Closed cgr71ii closed 2 years ago
Is it expected to add two ids?
echo -ne "hey very aa a a a a a a a a a a a a a a a a a a a aa a a a a long. Sentence that is going to be splitted ? \tp0s1" | monofixer --scol 1 --sparagraphid 2 - - en
2022-02-14 17:39:19,039 - INFO - Arguments processed.
2022-02-14 17:39:19,040 - INFO - Executing main program...
2022-02-14 17:39:19,040 - INFO - Starting fixing text
hey very aa a a a a a a a a a a a a a a a a a a a aa a a a a long. p0s1#1 02cc36dcd3f171e8 1
Sentence that is going to be splitted? p0s1#1#2 9cc706c938726cf6 1
2022-02-14 17:39:19,049 - INFO - Text fixing finished
2022-02-14 17:39:19,049 - INFO - Finished
2022-02-14 17:39:19,049 - INFO - Input lines: 1 rows
2022-02-14 17:39:19,049 - INFO - Output lines: 2 rows
2022-02-14 17:39:19,049 - INFO - Elapsed time 0.01 s
2022-02-14 17:39:19,049 - INFO - Troughput: 108 rows/s
2022-02-14 17:39:19,049 - INFO - Output file: <stdout>
2022-02-14 17:39:19,049 - INFO - Program finished
No, it is not expected. I just trusted the deferred implementation since the behaviour for the paragraphs identification is very similar. I though that line https://github.com/bitextor/bifixer/blob/276cc2c4850ee7857a63972ddc0e0a1b8fa546db/bifixer/monofixer.py#L207 was due to the deferred reconstructor, but now I'm thinking that the reason for that line might be to avoid the problem that you are saying (i.e. add multiple identifiers). The problem is that, if you execute
echo -ne "hey very aa a a a a a a a a a a a a a a a a a a a aa a a a a long. Sentence that is going to be splitted ? \tp0s1\t0123456789" | monofixer --scol 1 --sparagraphid 2 --sdeferredcol 3 - - en
you can see that the output will be:
hey very aa a a a a a a a a a a a a a a a a a a a aa a a a a long. p0s1#1 0123456789#1 02cc36dcd3f171e8 1
The output skips the output of the following split lines for the deferred, but I didn't added the mentioned line since I though it was due to the deferred reconstructor as I have said. Maybe @lpla might say if this is intended or this shouldn't happen this way.
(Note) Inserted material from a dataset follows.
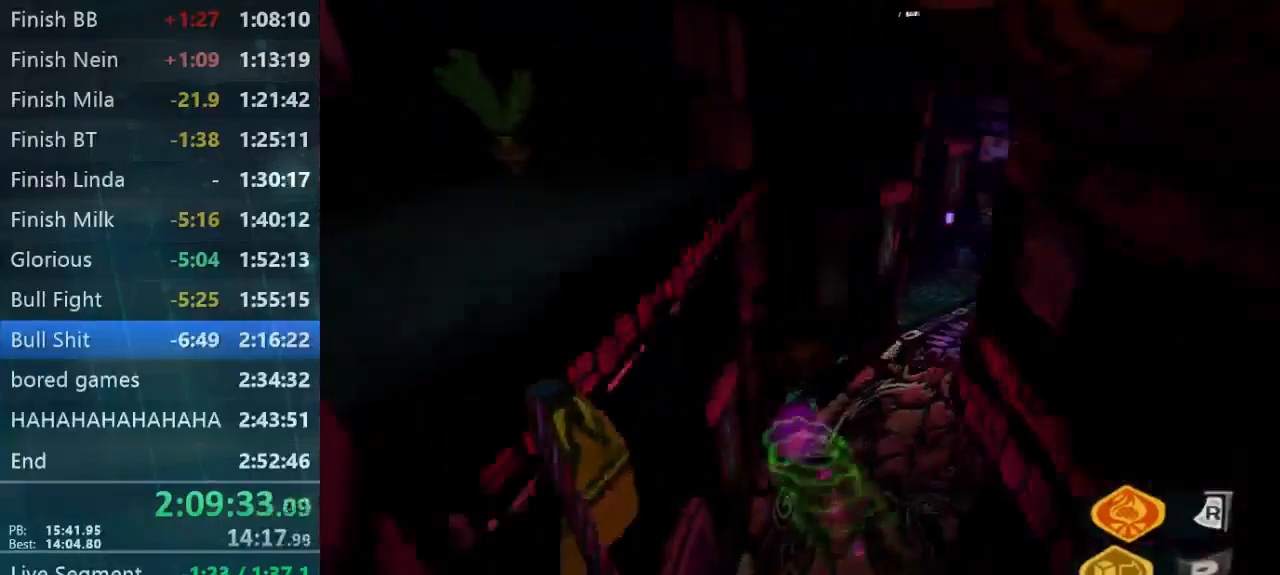
{"dt_ms": 500, "buttons": [], "left_stick": "right", "right_stick": "up-right", "button_events": []}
The problem now should be fixed, at least for the provided example. But the problem with the deferred still remains. I've checked the code a bit and I don't know if line https://github.com/bitextor/bifixer/blob/0c168cca9d9dee26c9ba3a82430d0ec4379dde47/bifixer/monofixer.py#L201 is intended, since it is a reference, which throughout the code is being modified, so when a line is split and modified due to, at least, deferred or paragraph identification, the next time which should be modified, it will already contain the previous change, what leaded to the initial problem.
I've checked out that the same problem applies to Bifixer as well. In the case of the deferred, only the first line is printed when resplit, and multiple identifiers are added in the case of the paragraphs. Still I really think that line https://github.com/bitextor/bifixer/blob/0c168cca9d9dee26c9ba3a82430d0ec4379dde47/bifixer/bifixer.py#L228 it is intended to work with the deferred reconstructor (I would need feedback from @lpla to be sure). In that case, these bugs might be fixed using copy.copy
or copy.deepcopy
, depending on the elements, at line https://github.com/bitextor/bifixer/blob/0c168cca9d9dee26c9ba3a82430d0ec4379dde47/bifixer/monofixer.py#L201
but @ZJaume should clarify if this array it is intended to be a reference or doesn't matter if it is a copy (I think that doesn't matter to be a copy if no processing is applied through the resplit segments loop)
I think that
https://github.com/bitextor/bifixer/blob/0c168cca9d9dee26c9ba3a82430d0ec4379dde47/bifixer/monofixer.py#L201
wasn't intended to be a reference, but it didn't gave any issue because parts
was not being modified. If you really need to query the parts
variable as it was prior to modifications, please feel free to do deepcopy
.
The commented issues should be solved now with the previous commits:
If paragraph identification data is provided in the input file and sentences are split, we would like to keep the sentence enumeration in order to reconstruct the split sentences.
The new behaviour is very similar to deferred (flags
--sdeferredcol
and--tdeferredcol
). So, flags--sparagraphid
and--tparagraphid
are introduced in order to specify the columns of the source and target paragraph identification data.If sentences are split, the value
#{no. sentence}
will be added to source and target paragraph identifiers, like it is done with deferred.